DIRECTION
Rewrite the material from its start up to and including the line with "shows: 1h16", changing "clock" to "watch" wherever it occurs and keeping everything else the same.

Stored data
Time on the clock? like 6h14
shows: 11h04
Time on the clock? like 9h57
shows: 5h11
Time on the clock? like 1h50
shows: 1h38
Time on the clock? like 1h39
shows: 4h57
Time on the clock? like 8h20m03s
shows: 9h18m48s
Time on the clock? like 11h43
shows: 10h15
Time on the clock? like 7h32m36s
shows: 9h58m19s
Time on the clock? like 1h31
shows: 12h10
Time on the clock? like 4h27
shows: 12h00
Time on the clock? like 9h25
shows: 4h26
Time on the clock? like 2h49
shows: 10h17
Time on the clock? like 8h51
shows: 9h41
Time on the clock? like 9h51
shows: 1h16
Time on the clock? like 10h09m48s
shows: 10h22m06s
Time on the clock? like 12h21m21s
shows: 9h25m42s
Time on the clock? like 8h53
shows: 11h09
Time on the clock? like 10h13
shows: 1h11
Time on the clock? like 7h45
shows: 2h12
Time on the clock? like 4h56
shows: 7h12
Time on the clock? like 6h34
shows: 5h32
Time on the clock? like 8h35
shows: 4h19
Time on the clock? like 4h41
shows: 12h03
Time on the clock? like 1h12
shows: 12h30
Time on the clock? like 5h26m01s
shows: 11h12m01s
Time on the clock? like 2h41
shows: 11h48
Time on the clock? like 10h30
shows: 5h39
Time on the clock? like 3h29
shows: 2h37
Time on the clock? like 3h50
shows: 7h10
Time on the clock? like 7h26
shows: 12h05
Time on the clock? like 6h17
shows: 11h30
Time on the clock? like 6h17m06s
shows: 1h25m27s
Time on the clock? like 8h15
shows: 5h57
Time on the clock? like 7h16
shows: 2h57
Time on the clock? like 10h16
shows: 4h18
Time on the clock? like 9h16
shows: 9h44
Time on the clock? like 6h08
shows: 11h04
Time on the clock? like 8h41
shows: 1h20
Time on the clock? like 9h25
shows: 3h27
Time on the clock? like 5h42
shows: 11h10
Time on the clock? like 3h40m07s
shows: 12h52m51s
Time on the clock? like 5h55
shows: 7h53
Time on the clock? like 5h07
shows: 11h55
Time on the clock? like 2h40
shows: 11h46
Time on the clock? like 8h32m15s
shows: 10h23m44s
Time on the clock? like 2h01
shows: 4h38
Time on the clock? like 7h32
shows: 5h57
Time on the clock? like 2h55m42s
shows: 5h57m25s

ANSWER TO THIS PROBLEM
Time on the watch? like 6h14
shows: 11h04
Time on the watch? like 9h57
shows: 5h11
Time on the watch? like 1h50
shows: 1h38
Time on the watch? like 1h39
shows: 4h57
Time on the watch? like 8h20m03s
shows: 9h18m48s
Time on the watch? like 11h43
shows: 10h15
Time on the watch? like 7h32m36s
shows: 9h58m19s
Time on the watch? like 1h31
shows: 12h10
Time on the watch? like 4h27
shows: 12h00
Time on the watch? like 9h25
shows: 4h26
Time on the watch? like 2h49
shows: 10h17
Time on the watch? like 8h51
shows: 9h41
Time on the watch? like 9h51
shows: 1h16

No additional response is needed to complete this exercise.